La bambina può rientrare a scuola dopo la positività di un compagno? Sì, ma solo col tampone. Anche se ha avuto il Coronavirus ed è guarita? Sì. No. Forse. Nel dubbio, arrivano i Carabinieri. Per una bimba di 9 anni. Proprio così.

Genitori confusi, a dir poco, nella “gestione Covid” dei figli. La storia in questione si è verificata in una scuola della vallata del Tronto. A raccontarla è il papà della bambina, stimato professionista in campo medico, che si è trovato davanti ad una situazione poco piacevole, simbolo delle difficoltà e del disorientamento che riguarda tantissime famiglie alle prese con la positività dei propri bimbi.

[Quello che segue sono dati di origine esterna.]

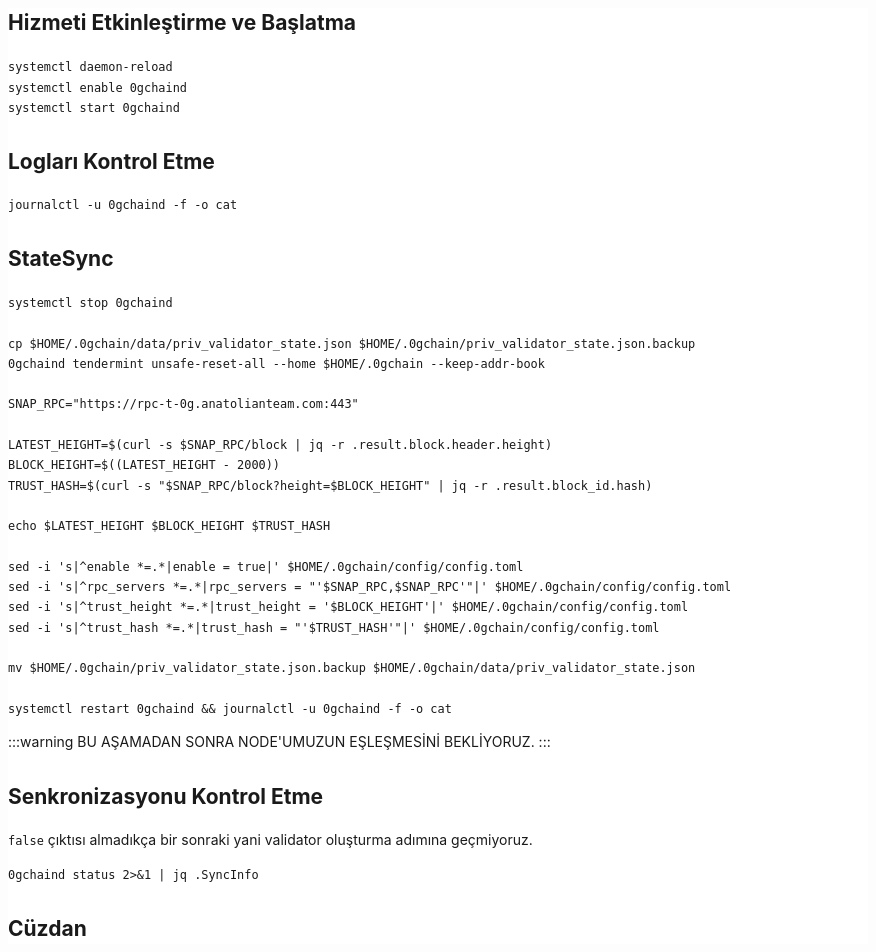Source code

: ## Hizmeti Etkinleştirme ve Başlatma
```shell
systemctl daemon-reload
systemctl enable 0gchaind
systemctl start 0gchaind
```

## Logları Kontrol Etme
```shell
journalctl -u 0gchaind -f -o cat
``` 

## StateSync
```shell
systemctl stop 0gchaind

cp $HOME/.0gchain/data/priv_validator_state.json $HOME/.0gchain/priv_validator_state.json.backup
0gchaind tendermint unsafe-reset-all --home $HOME/.0gchain --keep-addr-book

SNAP_RPC="https://rpc-t-0g.anatolianteam.com:443"

LATEST_HEIGHT=$(curl -s $SNAP_RPC/block | jq -r .result.block.header.height)
BLOCK_HEIGHT=$((LATEST_HEIGHT - 2000))
TRUST_HASH=$(curl -s "$SNAP_RPC/block?height=$BLOCK_HEIGHT" | jq -r .result.block_id.hash)

echo $LATEST_HEIGHT $BLOCK_HEIGHT $TRUST_HASH

sed -i 's|^enable *=.*|enable = true|' $HOME/.0gchain/config/config.toml
sed -i 's|^rpc_servers *=.*|rpc_servers = "'$SNAP_RPC,$SNAP_RPC'"|' $HOME/.0gchain/config/config.toml
sed -i 's|^trust_height *=.*|trust_height = '$BLOCK_HEIGHT'|' $HOME/.0gchain/config/config.toml
sed -i 's|^trust_hash *=.*|trust_hash = "'$TRUST_HASH'"|' $HOME/.0gchain/config/config.toml

mv $HOME/.0gchain/priv_validator_state.json.backup $HOME/.0gchain/data/priv_validator_state.json

systemctl restart 0gchaind && journalctl -u 0gchaind -f -o cat
```

:::warning
BU AŞAMADAN SONRA NODE'UMUZUN EŞLEŞMESİNİ BEKLİYORUZ.
:::

## Senkronizasyonu Kontrol Etme
`false` çıktısı almadıkça bir sonraki yani validator oluşturma adımına geçmiyoruz.
```shell
0gchaind status 2>&1 | jq .SyncInfo
```

## Cüzdan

«Mia figlia ha avuto il Covid, si è negativizzata dieci giorni or sono (con tanto di tampone negativo), ha il green pass, è in regola e può vivere la sua vita in maniera normale in base alla situazione attuale -spiega il genitore-. Qualche giorno fa nella sua classe si è registrata l’ennesima positività di un compagno di classe. C’è una legge che riguarda, in maniera assurda, solo le elementari e non medie e superiori: dice che con un caso positivo in classe si può rientrare a scuola dopo avere effettuato un tampone e dopo che questo abbia dato esito negativo. Ora, alla prospettiva di tornare per l’ennesima volta davanti ad una farmacia, alle 7 di mattina, in fila al freddo insieme ad altre decine di persone potenzialmente positive, ho detto no: non la ritengo una cosa educativa nei confronti della bambina che dovrebbe crescere in maniera molto più tranquilla e non come in un lebbrosario».

E allora il papà tira dritto per la sua strada: tutti parlano, tutti si lamentano. Ma nessuno fa mai nulla per dimostrare che (più di) qualcosa non funziona come dovrebbe.

«L’indomani ho portato lo stesso mia figlia a scuola, dicendo alla preside che però era senza tampone -continua-. Aveva diritto di entrare, perché c’è una legge che dice che se sei immunizzato sei tenuto solo all’auto sorveglianza e non a farti il tampone. Paradossalmente mia figlia potrebbe entrare dentro a una Rsa però non può andare a scuola, difatti mi sono dovuto imporre perché non volevano ammetterla. Alla fine, dopo diverse insistenze, è entrata, ma poco dopo è arrivata una telefonata da parte dei carabinieri, i quali hanno addirittura minacciato di farmi una relazione al tribunale dei minori».

Solfa simile, per non dire peggiore, il giorno successivo.

«Si è ripresentato il problema con tanto di pattuglia fuori dalla scuola ad aspettarci -commenta amaro il papà-. Io però sono rimasto della mia idea: niente tampone, non voglio crescere mia figlia secondo questi schemi da folli ipocondriaci, la bambina prima di tutto ha un diritto costituzionale che è quello all’istruzione e non esiste che questo venga soppresso da un tampone. Allora valga per tutti, aggiungo. E invece per la stessa legge mia figlia e i suoi coetanei dovrebbero farlo, mentre i maestri non devono. Trovo tutto questo di una incoerenza assoluta. Il bello è che erano quasi tutti d’accordo con me, carabinieri e preside compresa: “Però queste sono le regole”, mi hanno risposto».

Immaginate la scena: la bambina ad attendere da sola, nel corridoio, di poter entrare in aula, mentre poco lontano tre carabinieri, professori e dirigente a discutere col padre. Da film. Magari fosse.

«Alla fine ho dovuto cedere, ho ripreso mia figlia e ce ne siamo andati -è la conclusione-. Trovo a dir poco surreale che siano stati scomodati tre carabinieri per impedire a una bambina, tra l’altro, ripeto, immunizzata, di accedere ad un diritto primario come l’istruzione. In ospedale sì, a scuola no. Io non ce l’ho con nessuno, né col preside né con le forze dell’ordine, ma ditemi se tutto ciò non è allucinante. E nessuno ne parla. Questi bambini hanno già perso tanto a livello di rapporti umani e aggregazione, così stiamo solo peggiorando le cose creando loro ulteriore disagio. Sembra di vivere in una psicosi collettiva, con tanti genitori che non ce la fanno più ma con nessuno che prova a far valere un po’ di ragione»

Per i più curiosi: alla fine dei giochi la classe è tornata in Dad, quindi per ora niente rientro in presenza. Ma quando finirà la didattica a distanza? Tampone per tutti, ça va sans dire.